> **What you are asked to do**
Leaving the pictures aside, transcribe the data below exactly.

[[ Dataset records, beginning ]]

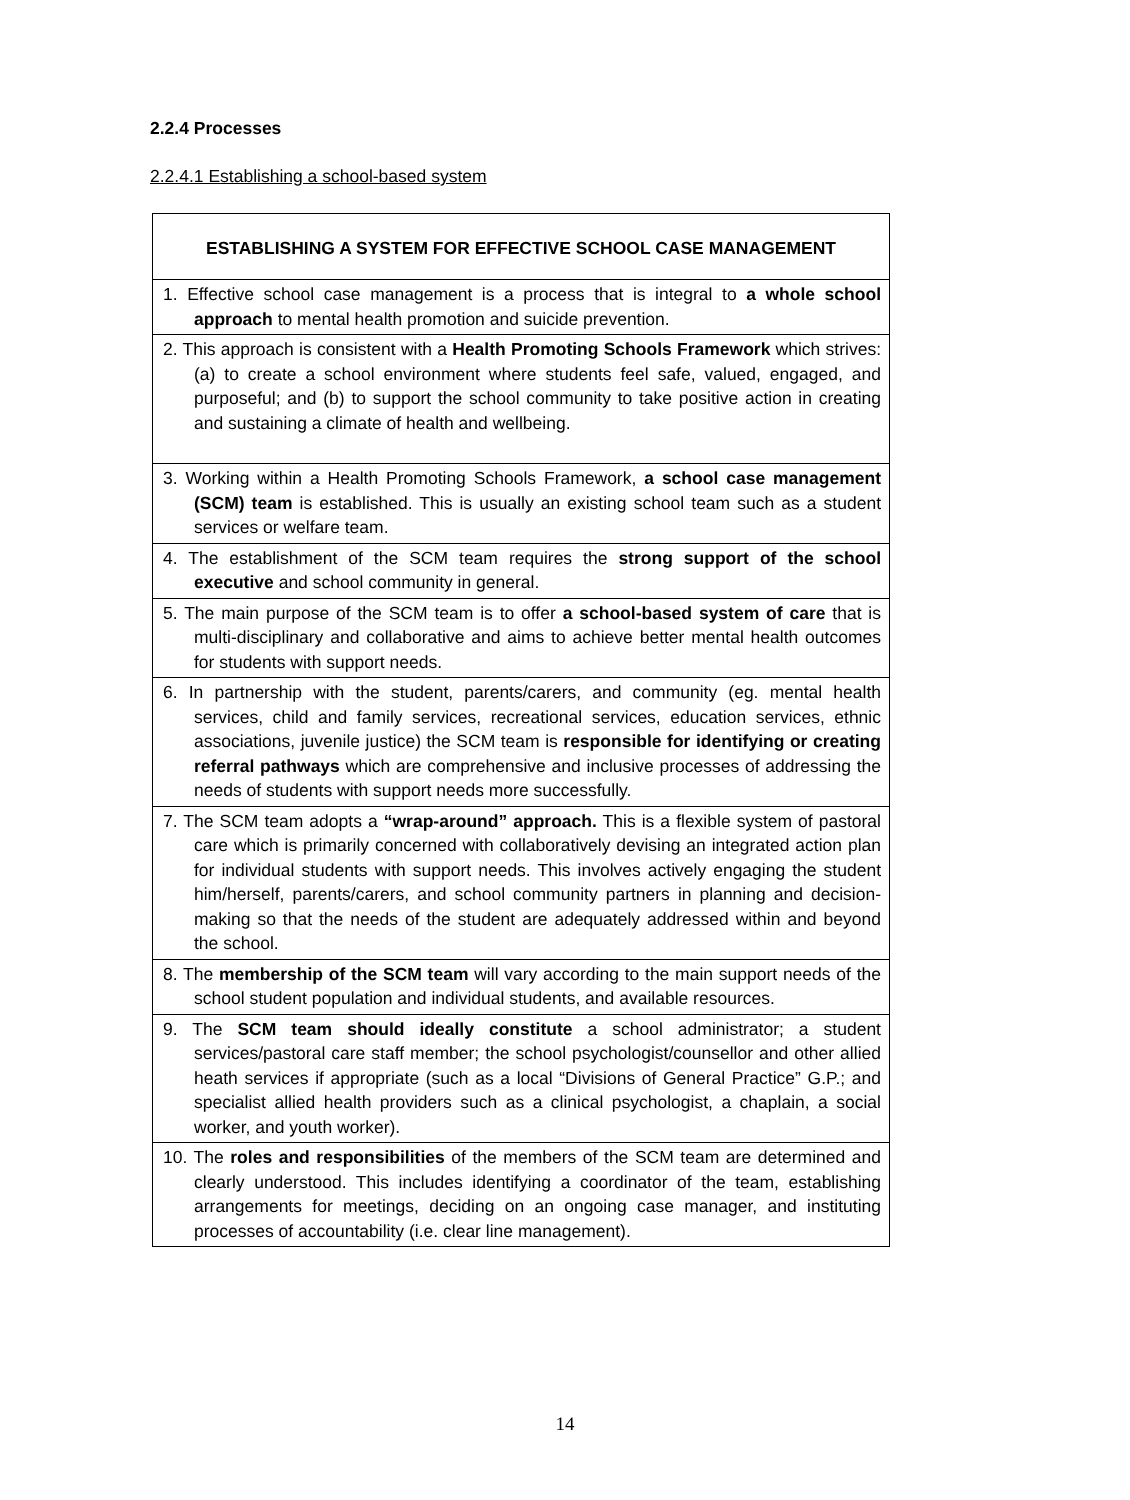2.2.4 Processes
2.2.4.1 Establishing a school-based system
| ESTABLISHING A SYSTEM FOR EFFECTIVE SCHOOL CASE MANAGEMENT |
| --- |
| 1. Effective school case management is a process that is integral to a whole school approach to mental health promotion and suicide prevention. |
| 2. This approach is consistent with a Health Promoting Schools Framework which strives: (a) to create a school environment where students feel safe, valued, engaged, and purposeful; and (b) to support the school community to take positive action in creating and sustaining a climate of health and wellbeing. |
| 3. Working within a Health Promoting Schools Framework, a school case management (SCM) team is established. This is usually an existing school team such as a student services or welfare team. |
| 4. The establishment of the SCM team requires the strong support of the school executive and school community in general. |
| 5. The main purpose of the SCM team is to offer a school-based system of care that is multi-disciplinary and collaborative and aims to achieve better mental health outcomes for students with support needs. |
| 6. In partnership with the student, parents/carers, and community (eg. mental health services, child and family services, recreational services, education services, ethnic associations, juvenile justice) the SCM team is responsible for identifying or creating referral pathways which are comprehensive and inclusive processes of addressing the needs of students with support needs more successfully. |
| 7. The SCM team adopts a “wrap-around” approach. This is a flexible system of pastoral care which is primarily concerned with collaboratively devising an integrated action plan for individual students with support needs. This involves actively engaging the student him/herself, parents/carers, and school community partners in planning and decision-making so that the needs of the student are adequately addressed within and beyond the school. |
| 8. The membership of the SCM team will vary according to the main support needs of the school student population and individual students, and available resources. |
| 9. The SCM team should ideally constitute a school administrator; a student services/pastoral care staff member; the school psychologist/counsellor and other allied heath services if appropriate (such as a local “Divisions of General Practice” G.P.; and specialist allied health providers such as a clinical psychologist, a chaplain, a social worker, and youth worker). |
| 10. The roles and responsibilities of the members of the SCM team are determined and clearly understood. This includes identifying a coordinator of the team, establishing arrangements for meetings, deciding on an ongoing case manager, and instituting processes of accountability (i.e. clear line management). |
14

[[ Dataset records, end ]]

> **Written solution**
2.2.4 Processes
2.2.4.1 Establishing a school-based system
| ESTABLISHING A SYSTEM FOR EFFECTIVE SCHOOL CASE MANAGEMENT |
| --- |
| 1. Effective school case management is a process that is integral to a whole school approach to mental health promotion and suicide prevention. |
| 2. This approach is consistent with a Health Promoting Schools Framework which strives: (a) to create a school environment where students feel safe, valued, engaged, and purposeful; and (b) to support the school community to take positive action in creating and sustaining a climate of health and wellbeing. |
| 3. Working within a Health Promoting Schools Framework, a school case management (SCM) team is established. This is usually an existing school team such as a student services or welfare team. |
| 4. The establishment of the SCM team requires the strong support of the school executive and school community in general. |
| 5. The main purpose of the SCM team is to offer a school-based system of care that is multi-disciplinary and collaborative and aims to achieve better mental health outcomes for students with support needs. |
| 6. In partnership with the student, parents/carers, and community (eg. mental health services, child and family services, recreational services, education services, ethnic associations, juvenile justice) the SCM team is responsible for identifying or creating referral pathways which are comprehensive and inclusive processes of addressing the needs of students with support needs more successfully. |
| 7. The SCM team adopts a “wrap-around” approach. This is a flexible system of pastoral care which is primarily concerned with collaboratively devising an integrated action plan for individual students with support needs. This involves actively engaging the student him/herself, parents/carers, and school community partners in planning and decision-making so that the needs of the student are adequately addressed within and beyond the school. |
| 8. The membership of the SCM team will vary according to the main support needs of the school student population and individual students, and available resources. |
| 9. The SCM team should ideally constitute a school administrator; a student services/pastoral care staff member; the school psychologist/counsellor and other allied heath services if appropriate (such as a local “Divisions of General Practice” G.P.; and specialist allied health providers such as a clinical psychologist, a chaplain, a social worker, and youth worker). |
| 10. The roles and responsibilities of the members of the SCM team are determined and clearly understood. This includes identifying a coordinator of the team, establishing arrangements for meetings, deciding on an ongoing case manager, and instituting processes of accountability (i.e. clear line management). |
14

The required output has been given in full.